Some of the trees in the park today may exist from the original 1840s planting and include several varieties of oak and an avenue of cedars.

The park is mainly enclosed by a perimeter belt of trees with an informal network of paths. The paths encircle the formal pond area and the croquet lawn leading to the tennis court. A path crosses a ha-ha and leads to a circular walk around the informal lake at the northwest corner of the park.
A significant amount of the original Worth Park garden still exists from the early 1900s but is now in need of substantial restoration.

The area around the lake obtained status as a Site of Nature Conservation Importance in 1992 and is habitat to a large variety of fauna and several rare plants.

Ridley's Court in Worth Park which dates back to 1882 has been Grade II listed. The stables to Worth Park in Milton Mount Avenue, were designated with the listing by Andy Burnham, Secretary of State for Culture, Media and Sport on 27 February 2008. Two Pulhamite rock structure and the fountain and pond basin have also been listed.

==History==
The park was originally a medieval deer park and formed part of the Forest of Worth stretching from Slaugham in the South to Worth in the North. The Worth Park Estate was purchased by Sir Joseph Montefiore in 1850. Joseph died in 1880 and the house and garden was remodelled by his son Francis Abraham Montefiore.

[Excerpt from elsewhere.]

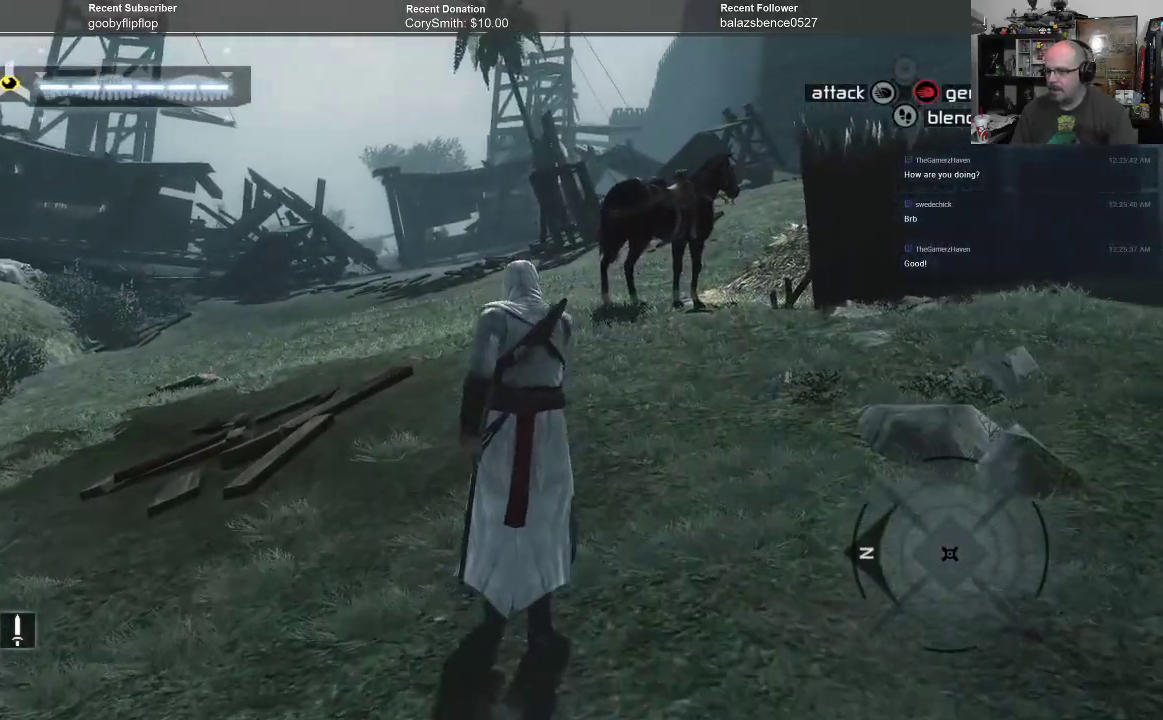
{"buttons": [], "left_stick": "up", "right_stick": "right", "events": [[67, "B", "up"], [500, "right_stick", "right"]]}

The gardens were laid out over four levels to utilise the elevated position of the site. The first level was a formal garden consisting of three circular areas known as Fountain, Dutch and Sundial. The second level consisted of formal terraces with a staircase, a formal pond surrounded by ball shaped yews. The third area was open parkland and the final area a lake complete with Pulhamite rock features.

== Crawley Croquet Club==
The Crawley Croquet Club formed 31 years ago play on the croquet pitch located inside the grounds of Worth Park gardens. The Club has two full size lawns which are sometimes split into four half size lawns and a smaller practice one.